Learn to embrace yoga.
Yoga can be a powerful tool to learn flexibility, not only physically, but in all areas of your life. A simple pranayama technique, like the one you just practiced, could change your life. Yoga has made me a more patient and fluid person.
There are numerous postures and breathing techniques that can help you embrace life’s journey and a new season, which can be summed up as: Your New Chapter.
Let’s practice a posture that may help you let go and create space, while preparing for your new chapter with gratitude and grace. Supinated or reclining (on the back) postures are generally postures of surrender, however, they can also signify postures of exhaustion as well as a pose of trust. They signify you ‘letting go of trying to do everything in your own strength’ – to rest – and completely surrender.

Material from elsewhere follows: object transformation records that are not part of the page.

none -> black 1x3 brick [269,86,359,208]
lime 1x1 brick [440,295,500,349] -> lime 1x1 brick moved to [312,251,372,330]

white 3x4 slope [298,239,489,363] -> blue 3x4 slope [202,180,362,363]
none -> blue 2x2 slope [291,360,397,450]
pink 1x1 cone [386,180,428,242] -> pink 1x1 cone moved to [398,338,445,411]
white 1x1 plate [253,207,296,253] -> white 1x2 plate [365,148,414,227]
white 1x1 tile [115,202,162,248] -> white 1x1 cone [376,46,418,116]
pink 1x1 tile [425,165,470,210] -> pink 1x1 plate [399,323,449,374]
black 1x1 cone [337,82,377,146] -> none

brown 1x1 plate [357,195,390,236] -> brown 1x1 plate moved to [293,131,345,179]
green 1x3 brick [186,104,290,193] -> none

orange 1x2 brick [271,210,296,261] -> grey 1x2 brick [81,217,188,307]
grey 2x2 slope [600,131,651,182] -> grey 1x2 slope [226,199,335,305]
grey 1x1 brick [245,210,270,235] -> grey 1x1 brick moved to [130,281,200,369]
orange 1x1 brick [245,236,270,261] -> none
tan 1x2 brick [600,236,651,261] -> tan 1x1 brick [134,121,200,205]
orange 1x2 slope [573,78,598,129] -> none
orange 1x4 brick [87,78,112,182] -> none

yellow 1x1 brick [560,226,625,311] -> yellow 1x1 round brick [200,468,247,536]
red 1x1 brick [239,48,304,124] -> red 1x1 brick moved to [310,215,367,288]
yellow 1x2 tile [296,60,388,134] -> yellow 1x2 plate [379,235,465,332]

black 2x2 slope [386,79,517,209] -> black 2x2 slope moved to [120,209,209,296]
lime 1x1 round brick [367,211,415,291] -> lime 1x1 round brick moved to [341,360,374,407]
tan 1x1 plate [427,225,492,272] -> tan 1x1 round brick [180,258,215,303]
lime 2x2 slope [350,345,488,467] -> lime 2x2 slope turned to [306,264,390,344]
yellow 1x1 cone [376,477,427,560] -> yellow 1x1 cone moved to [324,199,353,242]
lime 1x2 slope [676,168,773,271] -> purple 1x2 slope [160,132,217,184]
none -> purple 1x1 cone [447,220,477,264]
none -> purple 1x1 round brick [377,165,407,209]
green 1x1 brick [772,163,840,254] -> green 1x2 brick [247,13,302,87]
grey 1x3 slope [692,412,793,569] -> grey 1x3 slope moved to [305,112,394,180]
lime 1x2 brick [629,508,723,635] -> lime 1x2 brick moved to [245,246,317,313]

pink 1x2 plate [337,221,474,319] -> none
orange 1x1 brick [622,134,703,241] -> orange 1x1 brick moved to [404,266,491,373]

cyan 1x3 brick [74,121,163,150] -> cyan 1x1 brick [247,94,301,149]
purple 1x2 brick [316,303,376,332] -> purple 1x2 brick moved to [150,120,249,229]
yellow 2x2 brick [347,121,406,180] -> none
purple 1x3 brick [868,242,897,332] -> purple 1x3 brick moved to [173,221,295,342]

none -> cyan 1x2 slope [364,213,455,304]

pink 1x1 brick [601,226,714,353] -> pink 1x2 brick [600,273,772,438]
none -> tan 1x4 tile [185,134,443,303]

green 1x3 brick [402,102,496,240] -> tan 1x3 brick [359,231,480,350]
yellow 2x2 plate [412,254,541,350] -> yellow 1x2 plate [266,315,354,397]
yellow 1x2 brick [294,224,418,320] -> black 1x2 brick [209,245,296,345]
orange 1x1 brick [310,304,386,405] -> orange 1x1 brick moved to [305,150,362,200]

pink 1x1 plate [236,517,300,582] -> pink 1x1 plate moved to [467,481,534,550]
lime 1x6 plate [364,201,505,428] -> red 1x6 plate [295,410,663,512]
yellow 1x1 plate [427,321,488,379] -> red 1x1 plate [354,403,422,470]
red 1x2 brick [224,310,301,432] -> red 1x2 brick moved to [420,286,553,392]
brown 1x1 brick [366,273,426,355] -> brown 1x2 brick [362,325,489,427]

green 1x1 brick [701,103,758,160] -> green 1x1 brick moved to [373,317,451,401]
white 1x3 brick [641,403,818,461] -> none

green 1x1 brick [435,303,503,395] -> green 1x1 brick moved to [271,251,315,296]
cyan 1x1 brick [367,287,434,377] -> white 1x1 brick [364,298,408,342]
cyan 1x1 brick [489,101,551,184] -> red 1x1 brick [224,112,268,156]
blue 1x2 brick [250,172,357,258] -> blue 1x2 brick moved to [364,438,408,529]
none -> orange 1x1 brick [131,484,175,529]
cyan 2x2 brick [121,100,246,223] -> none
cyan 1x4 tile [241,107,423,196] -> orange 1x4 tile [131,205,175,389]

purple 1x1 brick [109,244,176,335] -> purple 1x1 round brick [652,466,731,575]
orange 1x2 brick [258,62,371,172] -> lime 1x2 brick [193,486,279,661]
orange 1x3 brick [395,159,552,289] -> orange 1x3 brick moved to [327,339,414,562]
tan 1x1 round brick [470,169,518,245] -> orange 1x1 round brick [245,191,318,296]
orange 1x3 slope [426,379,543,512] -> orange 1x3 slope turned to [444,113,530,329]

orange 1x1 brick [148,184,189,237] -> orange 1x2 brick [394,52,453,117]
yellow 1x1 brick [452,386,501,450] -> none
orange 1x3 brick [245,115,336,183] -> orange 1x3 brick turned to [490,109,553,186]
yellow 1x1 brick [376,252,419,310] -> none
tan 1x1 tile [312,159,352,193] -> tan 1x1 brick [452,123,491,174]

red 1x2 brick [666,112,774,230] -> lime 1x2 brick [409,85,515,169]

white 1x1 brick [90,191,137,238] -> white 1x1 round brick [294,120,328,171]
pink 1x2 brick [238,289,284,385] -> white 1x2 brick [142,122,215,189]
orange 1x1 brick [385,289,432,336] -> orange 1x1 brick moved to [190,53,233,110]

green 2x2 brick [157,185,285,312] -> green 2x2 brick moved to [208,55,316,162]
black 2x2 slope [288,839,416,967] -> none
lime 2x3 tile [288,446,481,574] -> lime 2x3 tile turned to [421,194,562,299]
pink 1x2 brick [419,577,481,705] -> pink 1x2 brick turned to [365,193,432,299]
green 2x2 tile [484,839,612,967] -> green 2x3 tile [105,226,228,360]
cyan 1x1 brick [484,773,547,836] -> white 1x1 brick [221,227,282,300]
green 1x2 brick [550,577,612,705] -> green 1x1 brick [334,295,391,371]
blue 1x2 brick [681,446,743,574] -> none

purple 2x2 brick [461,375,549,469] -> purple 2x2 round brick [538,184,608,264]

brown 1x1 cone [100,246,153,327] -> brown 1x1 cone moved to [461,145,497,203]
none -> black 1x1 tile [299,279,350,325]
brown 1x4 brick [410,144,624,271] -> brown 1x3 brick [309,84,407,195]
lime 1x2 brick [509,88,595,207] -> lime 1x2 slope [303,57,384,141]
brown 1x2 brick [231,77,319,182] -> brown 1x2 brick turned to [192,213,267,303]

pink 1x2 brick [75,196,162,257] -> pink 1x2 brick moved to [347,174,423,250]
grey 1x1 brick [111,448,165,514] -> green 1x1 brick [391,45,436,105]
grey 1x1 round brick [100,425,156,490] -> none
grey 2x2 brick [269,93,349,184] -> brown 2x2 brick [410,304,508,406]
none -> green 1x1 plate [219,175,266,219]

- Lie on your back and get comfortable. Feel rooted to the earth. What is connected to the earth? How are you feeling? What or who do you need to release?
- Place the soles of your feet together for Reclining Bound Angle (Supta Baddha Konasana). Feel the sensations. Are you ready to let go?
- Using your core muscles, gently bring one knee over to the other, as if you are closing a book. Imagine you are doing just that. You are closing a chapter, say goodbye no matter how difficult. Remain here as long as you need to say your goodbye(s). Your core muscle gently, slowly and mindfully moves the knee back to Supta Baddha Konasana, feel your body, but also your mind and heart opening to a new, blank page. Reset here, inhale a “clean slate”.
- Repeat on the other side while breathing or saying, “Exhale the old, inhale the new.” Remain here as long as you need to.
- Mindfully come back to Supta Baddha Konasana. Place one hand on your heart and the other on the belly.
- Silently or out loud say, “I embrace the new, and exhale the old. I am grateful for this body and all that it continues to get me through. I have an attitude of gratitude in all things and for all those who cross my path. My new chapter begins now.”